::: EXCERPT :::
I would really appreciate any guidance on the proper settings for YETI, RTIC type tumblers.

Thank you so much and thank you all for this forum...I have learned a lot in the past 2 months :) and I'm still learning

Paula Curtis
08-17-2020, 4:22 PM
When we started up Tempercraft, I had to find a happy medium between all colors. They all laser differently, some better some worse. We ended up staying at 100 % power and 60 % speed. Average logo is 4 minutes. Don't have a clue on your laser as I use all ULS lasers. Wattage is from 40 to 60. Also, some of the issues you will come across is thick/thin paint from the manufacturer. This you will never be able to tell until you laser it and see that it doesn't clean all the way or burns to much off. We do about 17,000 pcs a month and I probably have to throw out 20 - 30 because of these issues. Sometimes I can get a good clean up on a 2nd pass, sometimes not. It will take a bit to get the settings down right for all the colors and especially if you are using 2 different suppliers, as you probably have 2 different types of paint to figure out.

As for cleaning, I use Jacks Manufacturing all purpose wipes for the easy clean jobs and their paint remover ones for the tougher ones.
:::
**QUESTIONS**
A. Could you return everything from "Paula Curtis" down to "to figure out." in the forum thread on laser settings for tumblers?
B. Can you write the next part of the forum thread on laser settings for tumblers, picking up after its last sentence?
::: MATERIAL PROVIDED :::
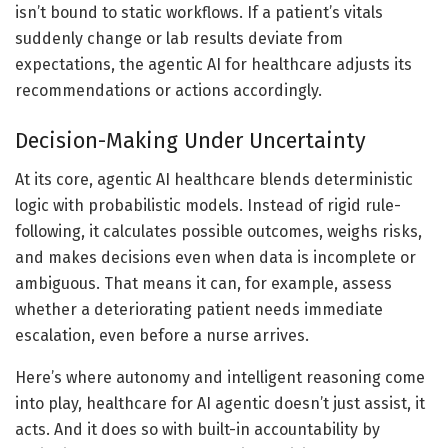
isn’t bound to static workflows. If a patient’s vitals
suddenly change or lab results deviate from
expectations, the agentic AI for healthcare adjusts its
recommendations or actions accordingly.
Decision-Making Under Uncertainty
At its core, agentic AI healthcare blends deterministic
logic with probabilistic models. Instead of rigid rule-
following, it calculates possible outcomes, weighs risks,
and makes decisions even when data is incomplete or
ambiguous. That means it can, for example, assess
whether a deteriorating patient needs immediate
escalation, even before a nurse arrives.
Here’s where autonomy and intelligent reasoning come
into play, healthcare for AI agentic doesn’t just assist, it
acts. And it does so with built-in accountability by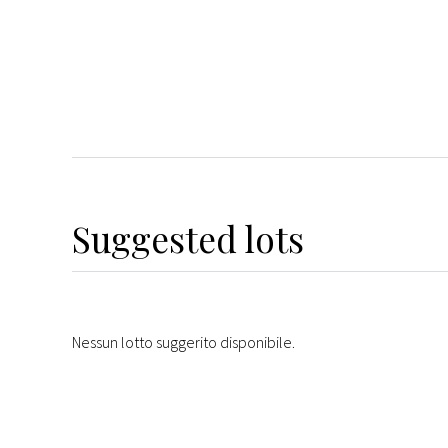
Suggested lots
Nessun lotto suggerito disponibile.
:::
**ANSWERS BY ITEM NUMBER**
A.
Paula Curtis
08-17-2020, 4:22 PM
When we started up Tempercraft, I had to find a happy medium between all colors. They all laser differently, some better some worse. We ended up staying at 100 % power and 60 % speed. Average logo is 4 minutes. Don't have a clue on your laser as I use all ULS lasers. Wattage is from 40 to 60. Also, some of the issues you will come across is thick/thin paint from the manufacturer. This you will never be able to tell until you laser it and see that it doesn't clean all the way or burns to much off. We do about 17,000 pcs a month and I probably have to throw out 20 - 30 because of these issues. Sometimes I can get a good clean up on a 2nd pass, sometimes not. It will take a bit to get the settings down right for all the colors and especially if you are using 2 different suppliers, as you probably have 2 different types of paint to figure out.

B.
Hope this helps a bit!

Paula

John Lifer
08-19-2020, 7:10 PM
A couple of things. First, be very careful about running the laser at 100%. If it doesn't have a millliamp meter on it, then work to get one put on the machine. Isn't hard, but it will keep you from destroying your tube. Most of these chinese lasers don't have a calibrated power supply and you have a maximum power that you should run at or below. (mA for my 80 watt is roughly 28 mA, I never go over that) and that is roughly 80 percent of my power supply output.
I use 180mm/s and 60 to 65% power with a 0.08 interval. It would probably run a bit faster, but this gets ALL of the PC burnt so Simple green, zep or any other relatively safe biodegradable cleaner will remove residue..
a 3x3 inch image is about 3 to 4 minutes depending on the image.
Oh, you WILL collect a bunch of junk cups. Just take the first you screwed up and run and run and run to get your settings right.

Kev Williams
08-20-2020, 3:12 AM
I have 3 Lasers with metal tubes and rotaries that I laser powdercoated cups with. Not one of them will cleanly remove all of the powdercoating, regardless of how many trips thru the laser, it simply won't completely vaporize. I had a blue Hydroflask I ran in the GCC like 10 times just to see if it would eventually laser off all the blue from the stainless beneath... Nope. None of my other machines will either. I always plan on 2 passes, and I get better results when the first pass just barely gets to the metal, a second pass at the same power & speed will usually end up near perfect, with very little goo left behind. I've found 2 'power passes' to be counter-productive, leaving a more sticky residue than 2 lite passes...

For most cleanup I use denatured alcohol, but it can be a bit weak-ish on some coatings.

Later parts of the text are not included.